Bifurcation curves of a diffusive logistic equation with harvesting orthogonal to the first eigenfunction

TL;DR

This paper analyzes the global bifurcation structure of a diffusive logistic equation with harvesting orthogonal to the first eigenfunction, revealing new behaviors as the growth rate crosses eigenvalues.

Contribution

It provides new insights into the bifurcation curves' behavior, including their transformation at the first eigenvalue and the structure of solution sets.

Findings

Bifurcation curves transform at the first eigenvalue.

Solutions are compact above the first eigenvalue.

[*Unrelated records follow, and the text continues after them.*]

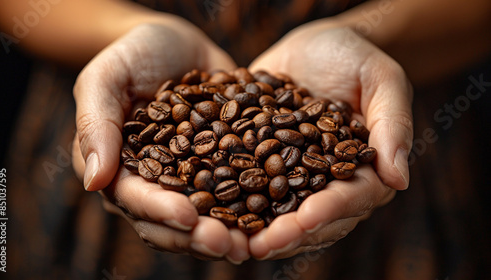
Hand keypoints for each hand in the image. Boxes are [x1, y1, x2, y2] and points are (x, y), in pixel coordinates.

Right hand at [72, 22, 248, 262]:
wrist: (174, 42)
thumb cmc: (133, 52)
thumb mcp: (106, 76)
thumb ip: (95, 123)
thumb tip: (93, 182)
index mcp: (116, 168)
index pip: (133, 199)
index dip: (159, 211)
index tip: (187, 217)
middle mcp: (152, 182)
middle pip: (169, 220)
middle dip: (197, 235)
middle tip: (228, 244)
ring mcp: (186, 178)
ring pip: (203, 216)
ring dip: (226, 232)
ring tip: (253, 242)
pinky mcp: (217, 167)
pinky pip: (231, 191)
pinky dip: (249, 206)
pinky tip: (272, 215)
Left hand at [248, 23, 412, 258]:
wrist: (317, 45)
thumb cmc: (356, 56)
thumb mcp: (382, 78)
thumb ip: (392, 124)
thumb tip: (400, 179)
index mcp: (364, 168)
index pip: (351, 198)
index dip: (329, 211)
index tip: (305, 219)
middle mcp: (329, 181)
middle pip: (312, 217)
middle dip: (287, 233)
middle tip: (260, 246)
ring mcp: (294, 174)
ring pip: (279, 211)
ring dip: (256, 230)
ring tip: (232, 242)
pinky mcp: (265, 162)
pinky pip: (250, 186)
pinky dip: (232, 201)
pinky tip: (210, 211)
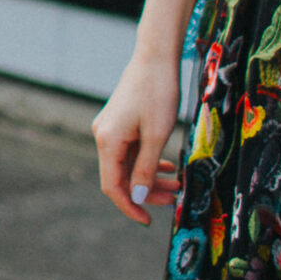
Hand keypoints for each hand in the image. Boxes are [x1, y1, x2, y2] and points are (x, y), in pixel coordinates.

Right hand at [93, 49, 183, 224]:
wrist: (155, 58)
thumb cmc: (158, 94)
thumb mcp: (157, 135)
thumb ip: (147, 169)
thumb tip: (138, 198)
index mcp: (107, 141)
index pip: (112, 186)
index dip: (129, 206)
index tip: (148, 221)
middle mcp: (103, 136)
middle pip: (121, 176)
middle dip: (147, 192)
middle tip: (175, 200)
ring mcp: (110, 129)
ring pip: (128, 164)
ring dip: (151, 177)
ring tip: (177, 184)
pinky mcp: (120, 123)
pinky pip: (131, 151)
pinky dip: (148, 162)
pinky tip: (168, 165)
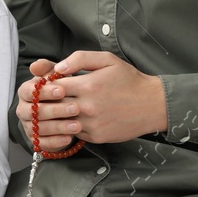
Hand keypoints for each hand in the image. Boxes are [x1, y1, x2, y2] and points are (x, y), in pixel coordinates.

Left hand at [15, 51, 167, 147]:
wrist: (152, 104)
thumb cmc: (129, 79)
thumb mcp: (107, 60)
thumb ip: (80, 59)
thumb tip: (58, 68)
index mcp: (88, 85)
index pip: (52, 86)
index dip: (45, 85)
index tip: (45, 84)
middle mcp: (87, 107)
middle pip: (53, 106)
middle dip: (47, 102)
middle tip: (46, 98)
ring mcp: (91, 124)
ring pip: (61, 122)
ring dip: (56, 116)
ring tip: (57, 109)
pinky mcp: (96, 137)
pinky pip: (73, 133)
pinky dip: (69, 127)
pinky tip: (72, 119)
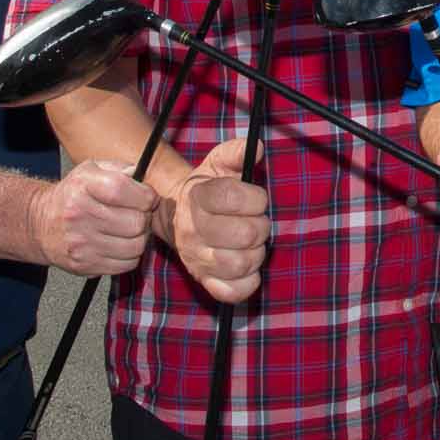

Two families of degenerate solutions with Morse index zero exist.

Abstract

We study the global bifurcation curves of a diffusive logistic equation, when harvesting is orthogonal to the first eigenfunction of the Laplacian, for values of the linear growth up to $\lambda_2+\delta$, examining in detail their behavior as the linear growth rate crosses the first two eigenvalues. We observe some new behavior with regard to earlier works concerning this equation. Namely, the bifurcation curves suffer a transformation at $\lambda_1$, they are compact above $\lambda_1$, there are precisely two families of degenerate solutions with Morse index equal to zero, and the whole set of solutions below $\lambda_2$ is not a two dimensional manifold.